- Location: Santa Maria, California, United States
- Appellation: Santa Maria Valley
- Founded: 1969
- First vintage: 1973
- Key people: Nick deLuca, Christopher Hammell, Anthony Avila, Will Costello MS, Wes Hagen, Nicholas Miller, Marshall Miller, Stephen Miller
- Parent company: Thornhill Companies
- Known for: Bien Nacido and Solomon Hills Estate Wines
- Varietals: Pinot Noir, Syrah, Chardonnay, Pinot Blanc, Viognier, Merlot, Pinot Gris, Barbera, Roussanne, Nebbiolo
- Other products: Avocados, Meyer Lemons
- Tasting: Tasting Room Located in Santa Maria, CA
- Website: http://www.biennacidovineyards.com

= Bien Nacido Vineyards =

American vineyard located in California

Bien Nacido Vineyards is vineyard located in the Santa Maria Valley of California's Central Coast. It is known for growing Burgundian and Rhone varieties of wine grapes. Bien Nacido has the distinction of being one of the major viticultural nurseries in the state for certified, varietal budwood. Most of the vines were originally from stock grown by the University of California, Davis. While the average increase block in California is less than 10 acre, Bien Nacido Vineyards has several hundred acres of certified Chardonnay, Pinot Noir, Merlot and a number of other varieties. Much of the Chardonnay planted in California in the last twenty years began as Bien Nacido Vineyards cuttings.
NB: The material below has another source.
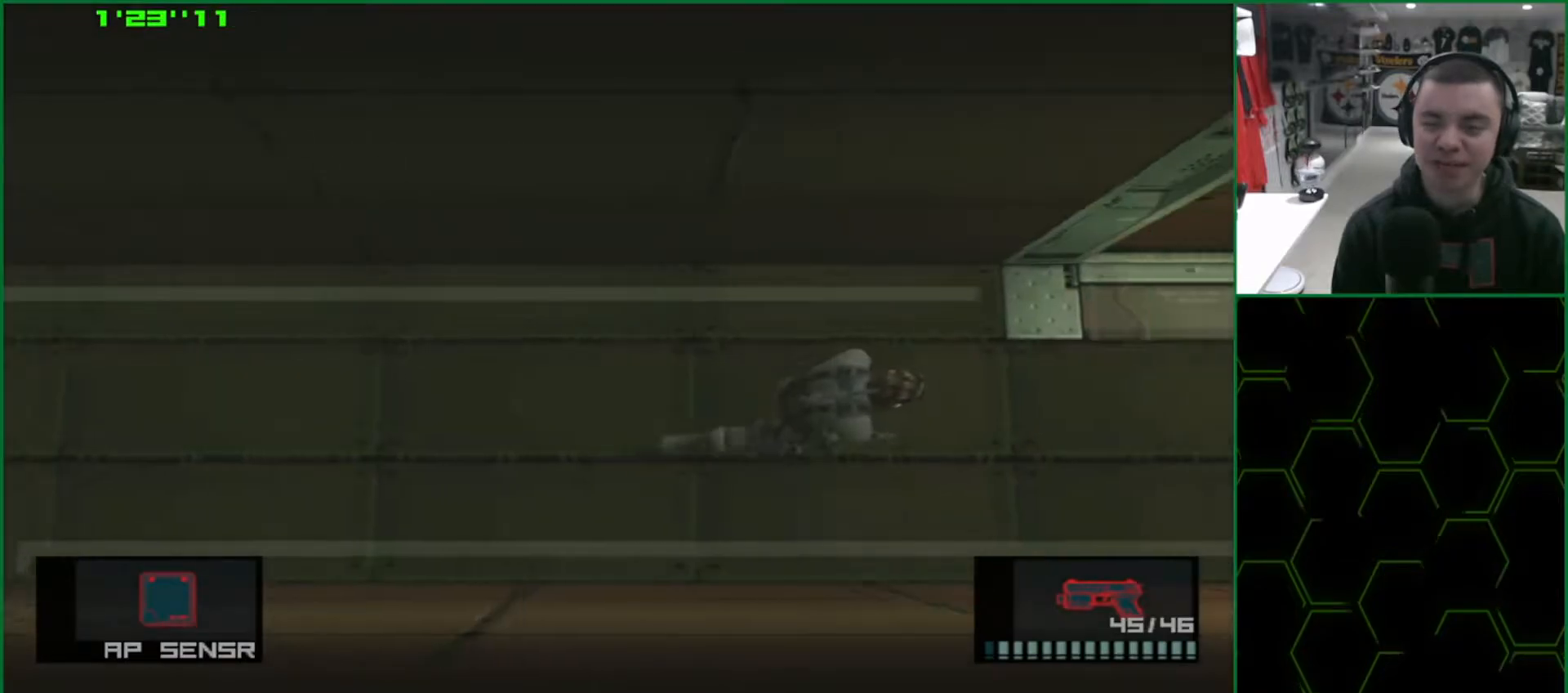
{"buttons": ["L1"], "left_stick": "up-right", "events": [[467, "left_stick", "up-right"]]}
Bien Nacido Vineyards produces an estate wine program run by Trey Fletcher. The focus of the estate program is to showcase specific, small blocks of the larger vineyard, in a very holistic approach. The winery produces around 1400 cases annually of Pinot Noir, Syrah and Chardonnay. Additionally, a small portion of wine is made exclusively from the famous X Block, Old Vines and from a monopole block called The Captain.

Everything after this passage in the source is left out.